# Probleme mit qmail



## djflo (22. März 2004)

Hallo,

ich habe auf einem Strato-Root SuSE 8.1 mit qmail laufen. Das Problem ist nun, dass sehr viele Mails, die ich nun über PHP sende, nicht ankommen. An den Emailadressen liegt es dabei nicht, da die normal erreichbar sind...
Hat vielleicht jemand ne Idee, woran das liegen könnte? Oder gibt es bei qmail eine Konfigurationsmöglichkeit, wieviele Mails "gleichzeitig" versendet werden können oder sowas?
Ich bin für jeden Tipp dankbar...

Gruss
djflo


----------



## djflo (23. März 2004)

Weiß keiner einen Lösungsansatz?
Ich habe das Ganze mal etwas beobachtet und dabei ist mir aufgefallen, dass auch bei einzelnem Mailversand (also nicht 2000 Stück auf Einmal) bestimmte Emailadressen nichts zugestellt bekommen. Dies ist aber auch nicht von der Mail-Domain abhängig.
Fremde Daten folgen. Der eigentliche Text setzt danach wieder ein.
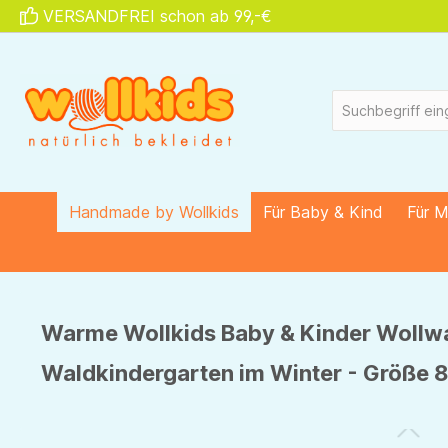
VERSANDFREI schon ab 99,-€
springen
Zur Hauptnavigation springen
Handmade by Wollkids
Für Baby & Kind
Für 
Warme Wollkids Baby & Kinder Wollw
Waldkindergarten im Winter - Größe 8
Also an eine GMX-Adresse wird was geschickt, an eine andere GMX-Adresse nicht und so, ist sowas bei keinem bisher vorgekommen?
Wäre wirklich super, wenn jemand eine Idee dazu hätte...


----------



## Neurodeamon (23. März 2004)

Bitte nimm es mir nicht krumm, aber mit einem ROOTSERVER massenmails über PHP zu verschicken ist eines der hirnrissigsten Ideen, die ich seit langem mitbekommen habe.
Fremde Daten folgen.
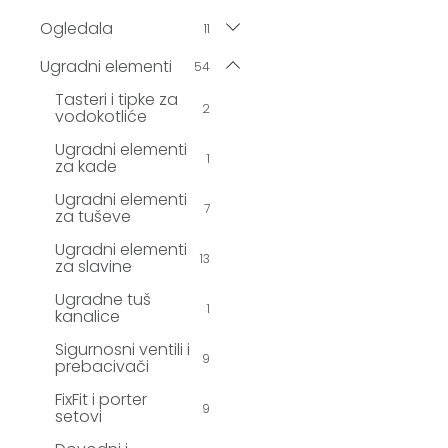
Ogledala
11
Ugradni elementi
54
Tasteri i tipke za
2
vodokotliće
Ugradni elementi
1
za kade
Ugradni elementi
7
za tuševe
Ugradni elementi
13
za slavine
Ugradne tuš
1
kanalice
Sigurnosni ventili i
9
prebacivači
FixFit i porter
9
setovi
Zusammen mit dem Namen QMAIL fällt der Mailinglisten-Manager EZMLM (übrigens vom gleichen Programmierer) und die Erweiterung dazu EZMLM-IDX.

EZMLM:
http://cr.yp.to/ezmlm.html
http://www.de.ezmlm.org/

Mailadressen-Import zu EZMLM:
http://kb.serverbox.net/aw.php?kbc=AW&kbid=56

Eine maßgeschneiderte Lösung kann ich nicht anbieten, das kommt auf die vorhandene Software an. Ezmlm ist SEHR zuverlässig!

Greetz,
Neuro



P.S.:
Die sporadisch nicht ausgelieferten Mails können an PHP liegen, oder an einem falsch konfigurierten Qmail.


----------